#### [EXTRAIT DU DOCUMENT]
Abd Al Malik - Scarifications (Pias)
Abd Al Malik est l'artiste de tous les paradoxes.
Accumulant depuis plusieurs années un palmarès de récompenses assez
impressionnant, le poète est "lyricalement un stremon" aussi
bien capable de citer dans la même phrase Balavoine, Opération Dragon,
Amy Winehouse et Albert Camus que d'écrire et réaliser son
propre film, ou bien d'admirer Brel, Darc, Téléphone et Radiohead
tout en rêvant en secret de bosser en studio avec Quincy Jones et
l'équipe de Thriller du King Of Pop Michael Jackson.
Originaire de Strasbourg, le rappeur éclectique fan de Malcolm
X, Gil Scott Heron et The Last Poets dépoussière et rafraîchit l'image d'un hip-hop français souvent
sclérosé et décérébré, en y injectant avec son slam fracassant des textes
sophistiqués, parfois engagés et toujours raffinés.
La complicité liant le pâpe de la techno française au rappeur est
d'emblée frappante, avec Bilal (frère et partenaire de studio
du slameur philosophe), ils forment un combo incisif et redoutable. Les
ambiances de Scarifications sont parfois sombres et pesantes voire
inquiétantes, l'artiste y fait son introspection et nous raconte son adolescence
de dealer et de voleur à la tir, marquée au fer rouge par la violence de
son quartier de Neuhof et la mort de ses amis victimes
d'overdose. Ce disque très personnel est la confidence urgente, rageuse et
fascinante d'un homme conscient de ses failles; mais renforcé par ses
erreurs il se dresse fièrement dans "ce monde qui est une
tombe". Le slam d'Abd Al Malik y laisse sa peau au profit d'un rap
underground pressant et tranchant.
Les pulsations digitales de Garnier plongent l'auditeur dans
l'obscurité, ses nappes de synthés et de drone glaçants et ses
rythmiques dubstep l'enveloppent mais ne l'étreignent pas.
Ces instrus fracturées sont aux antipodes des productions électro
pop mainstream positives et superficielles, les beats y sont lourds et
assommants autant que les mots qui écorchent et atteignent leur
cible en pleine tête. Les quartiers chauds de Strasbourg battent aux rythmes de la techno de Détroit, un accord osé qui fonctionne mais qui intrigue!

[Enregistrements extraits d'une collection]

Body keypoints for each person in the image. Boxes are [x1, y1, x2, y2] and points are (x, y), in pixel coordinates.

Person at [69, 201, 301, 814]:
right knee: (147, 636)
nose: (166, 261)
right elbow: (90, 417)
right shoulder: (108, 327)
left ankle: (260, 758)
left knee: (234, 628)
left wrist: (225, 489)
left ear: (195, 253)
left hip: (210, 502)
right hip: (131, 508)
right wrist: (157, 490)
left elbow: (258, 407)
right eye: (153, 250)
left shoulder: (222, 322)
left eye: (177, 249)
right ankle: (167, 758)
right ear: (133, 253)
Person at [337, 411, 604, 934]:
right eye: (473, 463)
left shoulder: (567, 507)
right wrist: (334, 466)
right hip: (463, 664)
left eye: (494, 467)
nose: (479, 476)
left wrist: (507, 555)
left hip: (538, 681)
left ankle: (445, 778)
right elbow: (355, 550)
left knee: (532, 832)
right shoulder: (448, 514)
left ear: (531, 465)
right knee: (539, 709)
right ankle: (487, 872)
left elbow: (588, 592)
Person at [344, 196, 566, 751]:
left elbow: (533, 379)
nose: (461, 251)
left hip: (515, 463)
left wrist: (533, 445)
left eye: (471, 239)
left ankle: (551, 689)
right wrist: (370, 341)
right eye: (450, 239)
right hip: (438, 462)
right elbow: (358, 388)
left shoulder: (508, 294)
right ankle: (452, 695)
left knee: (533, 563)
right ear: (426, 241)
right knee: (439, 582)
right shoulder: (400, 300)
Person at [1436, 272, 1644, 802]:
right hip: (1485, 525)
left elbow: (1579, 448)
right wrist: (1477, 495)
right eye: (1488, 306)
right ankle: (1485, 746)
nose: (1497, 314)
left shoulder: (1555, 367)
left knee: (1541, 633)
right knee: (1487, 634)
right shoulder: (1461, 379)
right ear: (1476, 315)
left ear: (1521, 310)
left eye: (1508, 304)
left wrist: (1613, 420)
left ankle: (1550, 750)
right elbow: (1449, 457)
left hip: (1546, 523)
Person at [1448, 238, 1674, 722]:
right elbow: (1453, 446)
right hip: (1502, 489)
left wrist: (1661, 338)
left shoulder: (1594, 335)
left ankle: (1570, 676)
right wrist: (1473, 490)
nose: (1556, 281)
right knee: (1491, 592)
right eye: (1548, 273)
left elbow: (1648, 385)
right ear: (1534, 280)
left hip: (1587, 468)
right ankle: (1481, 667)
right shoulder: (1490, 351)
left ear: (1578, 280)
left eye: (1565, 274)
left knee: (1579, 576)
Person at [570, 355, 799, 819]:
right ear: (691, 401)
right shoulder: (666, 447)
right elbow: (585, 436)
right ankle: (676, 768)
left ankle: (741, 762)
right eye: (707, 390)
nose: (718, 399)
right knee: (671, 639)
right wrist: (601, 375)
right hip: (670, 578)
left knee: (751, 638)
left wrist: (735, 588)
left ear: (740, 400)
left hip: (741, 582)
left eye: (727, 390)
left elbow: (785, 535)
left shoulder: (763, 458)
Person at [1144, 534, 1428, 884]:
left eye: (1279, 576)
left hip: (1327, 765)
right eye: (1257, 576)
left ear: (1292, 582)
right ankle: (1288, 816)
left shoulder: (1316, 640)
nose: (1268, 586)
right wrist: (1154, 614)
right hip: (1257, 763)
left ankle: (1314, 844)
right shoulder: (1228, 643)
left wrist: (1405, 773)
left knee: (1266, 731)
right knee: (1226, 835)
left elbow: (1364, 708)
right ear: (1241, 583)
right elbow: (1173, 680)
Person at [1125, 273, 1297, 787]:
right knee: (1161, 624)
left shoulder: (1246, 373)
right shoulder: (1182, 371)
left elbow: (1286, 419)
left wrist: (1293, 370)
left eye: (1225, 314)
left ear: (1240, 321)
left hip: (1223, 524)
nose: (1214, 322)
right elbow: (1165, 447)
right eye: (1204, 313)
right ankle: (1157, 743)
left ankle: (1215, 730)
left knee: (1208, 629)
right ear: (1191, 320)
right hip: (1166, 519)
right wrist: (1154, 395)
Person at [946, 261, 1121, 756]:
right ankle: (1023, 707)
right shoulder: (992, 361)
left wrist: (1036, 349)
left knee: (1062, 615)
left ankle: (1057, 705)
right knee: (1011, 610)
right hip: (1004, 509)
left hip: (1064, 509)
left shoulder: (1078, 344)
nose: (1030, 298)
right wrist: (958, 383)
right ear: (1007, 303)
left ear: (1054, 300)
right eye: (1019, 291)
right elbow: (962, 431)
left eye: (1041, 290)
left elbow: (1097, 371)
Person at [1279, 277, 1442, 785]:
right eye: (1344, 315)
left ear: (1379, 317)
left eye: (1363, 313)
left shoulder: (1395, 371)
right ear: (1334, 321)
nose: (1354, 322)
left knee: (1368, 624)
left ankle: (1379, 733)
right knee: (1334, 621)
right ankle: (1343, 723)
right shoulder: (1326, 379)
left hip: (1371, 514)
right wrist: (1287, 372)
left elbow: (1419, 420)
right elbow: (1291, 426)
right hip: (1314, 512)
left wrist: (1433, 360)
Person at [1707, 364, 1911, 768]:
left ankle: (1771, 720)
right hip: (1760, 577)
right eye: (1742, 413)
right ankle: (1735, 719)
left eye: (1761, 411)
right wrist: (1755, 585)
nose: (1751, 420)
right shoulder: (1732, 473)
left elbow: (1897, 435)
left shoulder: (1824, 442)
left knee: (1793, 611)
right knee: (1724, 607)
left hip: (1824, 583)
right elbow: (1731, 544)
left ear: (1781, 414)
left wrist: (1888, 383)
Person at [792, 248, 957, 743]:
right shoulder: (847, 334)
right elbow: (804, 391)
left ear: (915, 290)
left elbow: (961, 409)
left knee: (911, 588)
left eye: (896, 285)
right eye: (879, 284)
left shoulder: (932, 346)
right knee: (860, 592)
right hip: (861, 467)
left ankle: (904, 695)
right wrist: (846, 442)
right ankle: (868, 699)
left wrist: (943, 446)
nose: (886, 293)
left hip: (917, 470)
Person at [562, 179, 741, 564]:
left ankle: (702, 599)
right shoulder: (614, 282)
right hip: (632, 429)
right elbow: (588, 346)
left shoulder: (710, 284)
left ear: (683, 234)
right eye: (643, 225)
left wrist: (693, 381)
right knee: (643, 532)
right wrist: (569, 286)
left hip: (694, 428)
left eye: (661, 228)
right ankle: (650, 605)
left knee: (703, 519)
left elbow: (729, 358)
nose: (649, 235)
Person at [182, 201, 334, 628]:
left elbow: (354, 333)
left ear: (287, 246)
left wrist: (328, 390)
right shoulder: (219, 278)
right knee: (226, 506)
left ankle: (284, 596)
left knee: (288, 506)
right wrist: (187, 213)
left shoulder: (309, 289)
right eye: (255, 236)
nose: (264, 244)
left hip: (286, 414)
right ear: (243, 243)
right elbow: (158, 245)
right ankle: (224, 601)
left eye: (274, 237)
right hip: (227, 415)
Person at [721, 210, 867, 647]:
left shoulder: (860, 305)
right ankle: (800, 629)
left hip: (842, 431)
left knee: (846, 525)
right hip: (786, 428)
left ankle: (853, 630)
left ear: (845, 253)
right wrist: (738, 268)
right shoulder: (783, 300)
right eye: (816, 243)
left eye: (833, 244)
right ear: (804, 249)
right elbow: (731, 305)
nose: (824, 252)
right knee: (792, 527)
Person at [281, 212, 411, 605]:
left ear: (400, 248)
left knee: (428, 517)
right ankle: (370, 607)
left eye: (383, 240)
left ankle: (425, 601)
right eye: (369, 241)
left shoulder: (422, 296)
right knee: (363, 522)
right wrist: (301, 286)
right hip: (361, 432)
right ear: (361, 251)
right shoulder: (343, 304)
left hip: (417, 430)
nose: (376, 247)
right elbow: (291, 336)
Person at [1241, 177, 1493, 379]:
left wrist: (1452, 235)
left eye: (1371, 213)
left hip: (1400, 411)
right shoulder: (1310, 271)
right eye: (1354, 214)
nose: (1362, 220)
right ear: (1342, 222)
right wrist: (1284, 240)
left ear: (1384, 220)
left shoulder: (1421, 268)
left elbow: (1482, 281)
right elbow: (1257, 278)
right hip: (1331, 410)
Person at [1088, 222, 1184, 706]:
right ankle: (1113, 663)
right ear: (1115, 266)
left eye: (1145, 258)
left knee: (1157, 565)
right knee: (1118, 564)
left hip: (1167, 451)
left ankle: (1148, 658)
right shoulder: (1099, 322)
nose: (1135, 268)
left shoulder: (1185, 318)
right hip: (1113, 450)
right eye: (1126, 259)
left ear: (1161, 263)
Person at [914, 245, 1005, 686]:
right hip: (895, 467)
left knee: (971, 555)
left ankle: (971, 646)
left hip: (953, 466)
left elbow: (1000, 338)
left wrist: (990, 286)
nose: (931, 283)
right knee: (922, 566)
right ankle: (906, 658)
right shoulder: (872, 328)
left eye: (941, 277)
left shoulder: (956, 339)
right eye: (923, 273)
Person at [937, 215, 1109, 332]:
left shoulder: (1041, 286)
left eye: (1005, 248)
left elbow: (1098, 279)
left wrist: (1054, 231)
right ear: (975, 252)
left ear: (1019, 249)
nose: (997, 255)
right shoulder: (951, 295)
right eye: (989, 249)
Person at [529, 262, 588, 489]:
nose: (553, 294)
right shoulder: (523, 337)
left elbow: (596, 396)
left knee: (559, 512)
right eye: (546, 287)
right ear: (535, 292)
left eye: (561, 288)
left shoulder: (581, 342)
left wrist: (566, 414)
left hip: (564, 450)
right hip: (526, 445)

#### [CONSIGNE DÉTAILLÉE]
Reformulez sous forme de liste le paragraphe de la critique de Scarifications qui commence par « Originaire de Strasbourg », en conservant ses faits principaux.

#### [VOTRE SOLUTION]
- Origine : Strasbourg.
- Profil : rappeur éclectique, fan de Malcolm X, Gil Scott Heron et The Last Poets.
- Apport : il dépoussière et rafraîchit l'image d'un hip-hop français souvent sclérosé et décérébré.
- Moyen : un slam fracassant qui y injecte des textes sophistiqués, parfois engagés et toujours raffinés.